**TASK OBJECTIVE:**
Scan the data beneath this task and copy each line that includes "left".

**EXTRACTED RECORDS:**
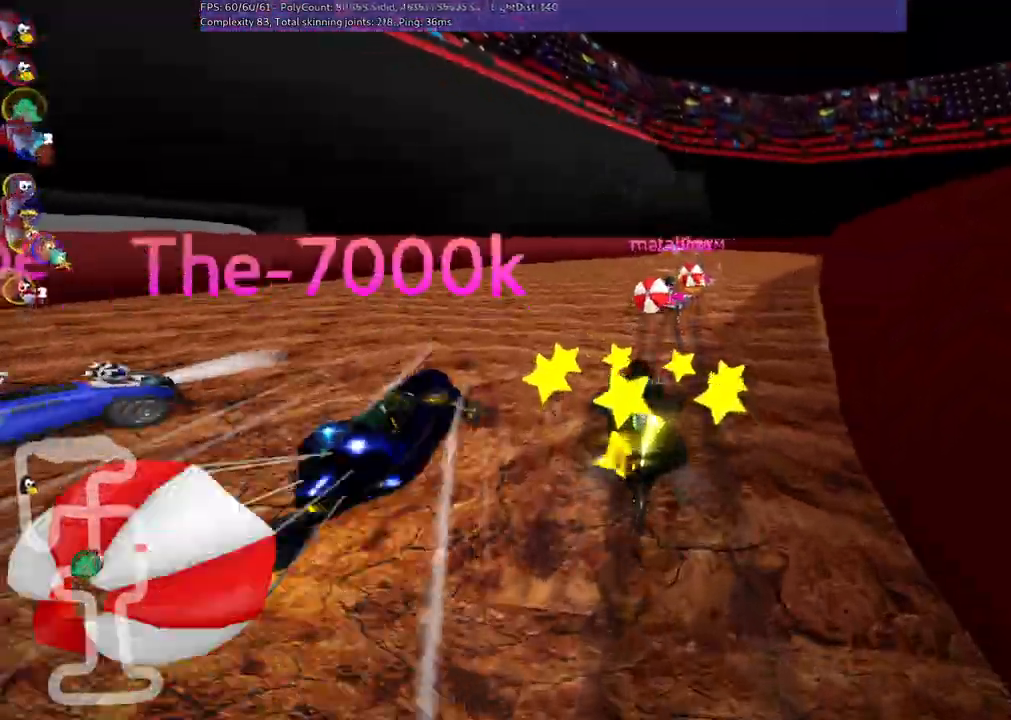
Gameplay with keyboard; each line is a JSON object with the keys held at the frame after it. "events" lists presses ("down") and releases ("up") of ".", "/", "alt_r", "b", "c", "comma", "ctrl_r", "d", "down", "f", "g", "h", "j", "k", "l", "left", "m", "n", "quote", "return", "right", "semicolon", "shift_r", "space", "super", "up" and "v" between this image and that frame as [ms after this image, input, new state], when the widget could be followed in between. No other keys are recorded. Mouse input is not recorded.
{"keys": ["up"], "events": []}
--
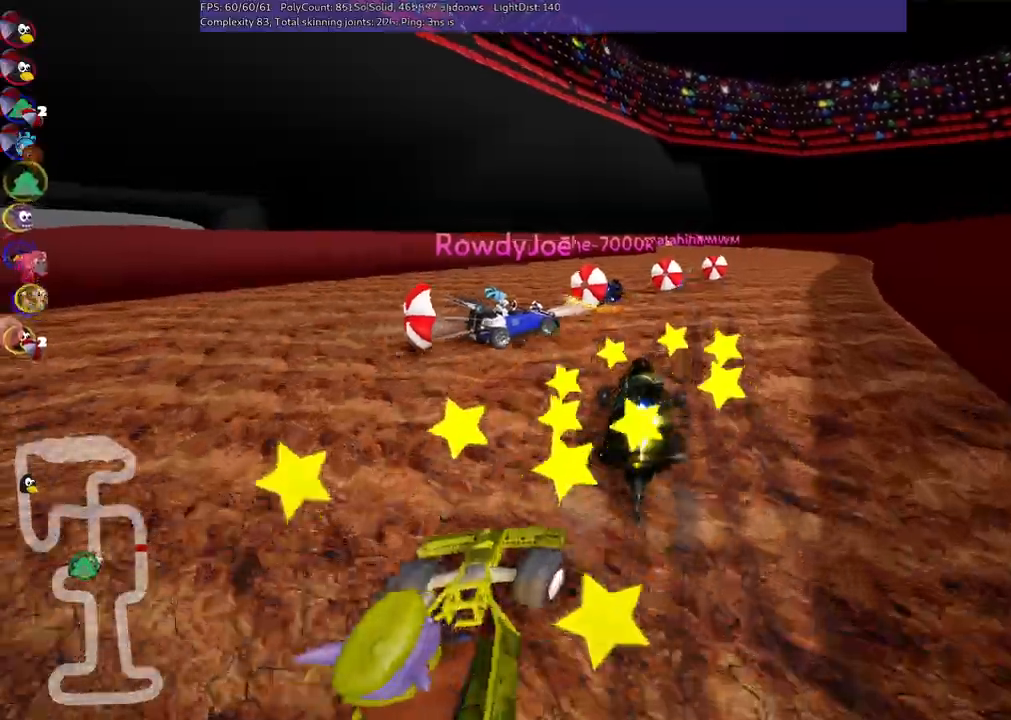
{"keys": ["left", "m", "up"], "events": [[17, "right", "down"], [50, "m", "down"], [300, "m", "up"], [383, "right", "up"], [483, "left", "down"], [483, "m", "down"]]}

**TASK RESULT:**
Gameplay with keyboard; each line is a JSON object with the keys held at the frame after it. "events" lists presses ("down") and releases ("up") of ".", "/", "alt_r", "b", "c", "comma", "ctrl_r", "d", "down", "f", "g", "h", "j", "k", "l", "left", "m", "n", "quote", "return", "right", "semicolon", "shift_r", "space", "super", "up" and "v" between this image and that frame as [ms after this image, input, new state], when the widget could be followed in between. No other keys are recorded. Mouse input is not recorded.
{"keys": ["left", "m", "up"], "events": [[17, "right", "down"], [50, "m", "down"], [300, "m", "up"], [383, "right", "up"], [483, "left", "down"], [483, "m", "down"]]}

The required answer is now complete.